Complete your application – Enter the rest of the information required for the IC Postdoc Program Research Opportunity. The application itself contains detailed instructions for each one of these components: availability, citizenship, transcripts, dissertation abstract, publication and presentation plan, and information about your Research Advisor co-applicant.
Additional information about the IC Postdoctoral Research Fellowship Program is available on the program website located at: https://orau.org/icpostdoc/.
If you have questions, send an email to ICPostdoc@orau.org. Please include the reference code for this opportunity in your email.

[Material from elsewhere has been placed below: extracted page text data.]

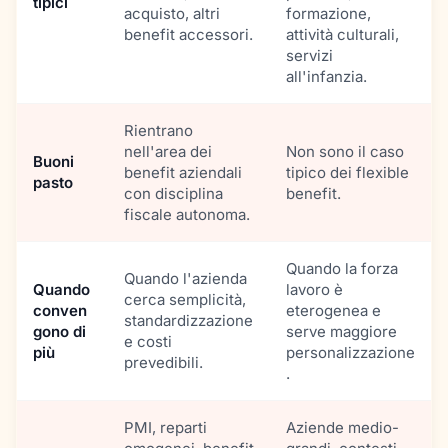
tipici
acquisto, altri
formazione,
benefit accessori.
attività culturali,
servizi
all'infanzia.
Rientrano
nell'area dei
Non sono il caso
Buoni
benefit aziendali
tipico dei flexible
pasto
con disciplina
benefit.
fiscale autonoma.
Quando la forza
Quando l'azienda
Quando
lavoro è
cerca semplicità,
conven
eterogenea e
standardizzazione
gono di
serve maggiore
e costi
più
personalizzazione
prevedibili.
.
PMI, reparti
Aziende medio-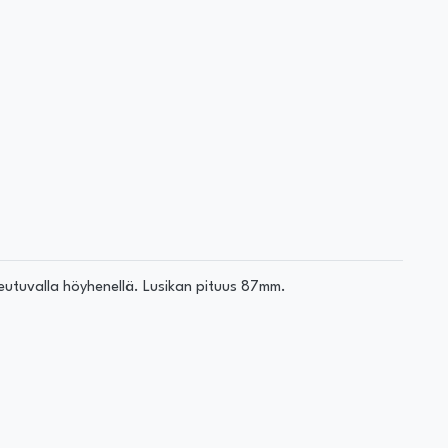
keutuvalla höyhenellä. Lusikan pituus 87mm.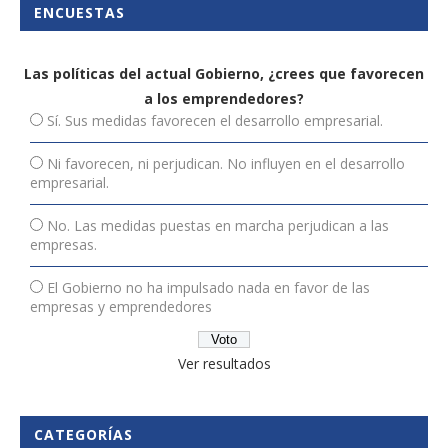
ENCUESTAS
Las políticas del actual Gobierno, ¿crees que favorecen
a los emprendedores?
Sí. Sus medidas favorecen el desarrollo empresarial.
Ni favorecen, ni perjudican. No influyen en el desarrollo
empresarial.
No. Las medidas puestas en marcha perjudican a las
empresas.
El Gobierno no ha impulsado nada en favor de las
empresas y emprendedores
Ver resultados
CATEGORÍAS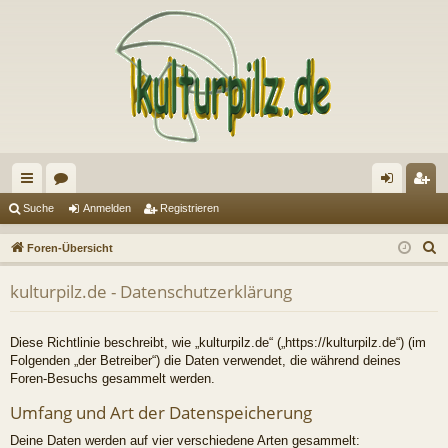
ch
or
n
eg
Suche
Anmelden
Registrieren
ne
en
m
ist
S
Foren-Übersicht
llz
el
rie
u
kulturpilz.de - Datenschutzerklärung
c
ug
de
re
h
riff
n
n
e
Diese Richtlinie beschreibt, wie „kulturpilz.de“ („https://kulturpilz.de“) (im
Folgenden „der Betreiber“) die Daten verwendet, die während deines
Foren-Besuchs gesammelt werden.
Umfang und Art der Datenspeicherung
Deine Daten werden auf vier verschiedene Arten gesammelt: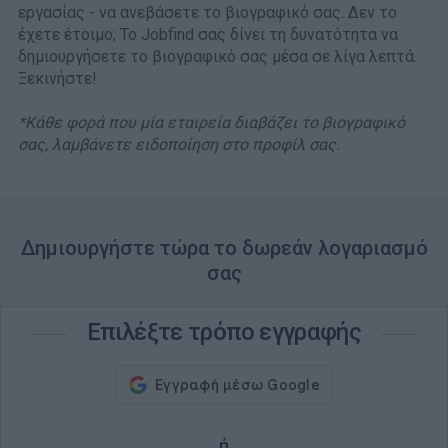
εργασίας - να ανεβάσετε το βιογραφικό σας. Δεν το
έχετε έτοιμο; Το Jobfind σας δίνει τη δυνατότητα να
δημιουργήσετε το βιογραφικό σας μέσα σε λίγα λεπτά.
Ξεκινήστε!
*Κάθε φορά που μία εταιρεία διαβάζει το βιογραφικό
σας, λαμβάνετε ειδοποίηση στο προφίλ σας.
Δημιουργήστε τώρα το δωρεάν λογαριασμό
σας
Επιλέξτε τρόπο εγγραφής
ή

Research Topic Description, including Problem Statement:
The goal of this research is to support early warning of food security issues by improving regional and global crop classification from remotely sensed data. Because of the global scale of modern agriculture, a limited number of crop types (e.g., wheat, barley, corn, soy, rice) dominate the world’s food supply. Within each type, however, these crops vary widely due to different cultivars, growing conditions, and management practices. This variation makes it difficult to construct the representative ground truth data required for accurate and automated regional or global crop classification. Currently, crop classification training data are highly localized and limited in distribution which can result in poorly captured variance of a crop across larger spatial scales. There is a need for research into how each crop type can vary across space and how to optimally sample training and testing data across different regions, climatological regimes, and topographic conditions in order to improve regional and global crop classification from remotely sensed data.
Example approaches could include, but are in no way limited to:
Using data mining and clustering approaches to separate widely distributed regional samples into unlabeled classes, interpreting the differences between such clusters, and determining geophysical, biological, and anthropogenic drivers of those differences.
Combining multiple data sources to determine driving conditions of variation and modeling how a priori conditions can forecast crop “appearance” (e.g., phenological state at a given time, field pattern, normalized difference vegetation index response) from remote sensing data (e.g., synthetic aperture radar, multispectral).
Using remotely sensed data in conjunction with field samples to determine how small scale variations coalesce as larger regional patterns for different crop types.
Developing methods to estimate how a crop in a specific region or locale might vary from generalized spectral, spatial, or temporal signatures.